I am one disabled veteran. I left one of my limbs on a French battlefield.

Next to Vassar's "Future Gold Star Mothers," I think the above mentioned ad the rottenest exhibition of very bad taste that I have known in my entire lifetime. There is nothing in the drool (in smaller print) under the cartoon that can lessen the sting of the picture and its caption.

E. S. HAYES

Worcester, Mass.

Low-Down Insult

Sirs:

. . . Regardless of how or why war came in 1917 it was the duty of every American to serve. I was over there. I left my right leg on the battlefield.

No regrets. I'm still as good, if not a damn sight better, than a lot of men with both legs.

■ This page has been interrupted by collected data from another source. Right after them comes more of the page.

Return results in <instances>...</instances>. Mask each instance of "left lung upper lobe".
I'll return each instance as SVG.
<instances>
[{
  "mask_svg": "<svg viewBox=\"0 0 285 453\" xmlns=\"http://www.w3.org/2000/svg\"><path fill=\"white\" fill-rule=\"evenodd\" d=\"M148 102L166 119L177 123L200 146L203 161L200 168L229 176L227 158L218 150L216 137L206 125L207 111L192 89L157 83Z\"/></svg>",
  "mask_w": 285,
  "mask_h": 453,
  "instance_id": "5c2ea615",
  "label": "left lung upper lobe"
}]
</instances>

I resent being called a sucker. That's a low-down insult, a slap at all my buddies who went west, as well as those of us still carrying on. Would World Peaceways dare tell any Gold Star Mother her son was a sucker?

I hope no more of those rotten headings are permitted by FORTUNE in any future advertisements.

FRANK M. JACOB

47th Co., 5th Reg. Marines 2nd Division, A. E. F. New York City

"We Were Suckers"

[Because of the nature of the following communication, TIME herewith breaks its rule against printing anonymous letters.--ED.]

Sirs:

We cannot sign our names to this, but it is no crank letter. You want to know what the disabled veterans think about the World Peace-ways "Hello, Sucker" matter. Here is what two of us think, and we know there are many more who would say the same thing.

World Peaceways was not laughing at old soldiers. That picture was trying to show what more people ought to see--some of the remnants of the last war. There's a hospital for shell-shocked veterans up here that's not a very pretty place to visit. If the movies showed some of those cases instead of parades and medals and glory, people could see what really is war. We think if people in this country knew some of the terrible things that happened in the last war they wouldn't allow another one. We two volunteered. We were not drafted. We honestly believed that it was a just and right war. And now when we read the papers and see the rearming in Europe and right here that's going on it makes us think that all the things we went through were for nothing.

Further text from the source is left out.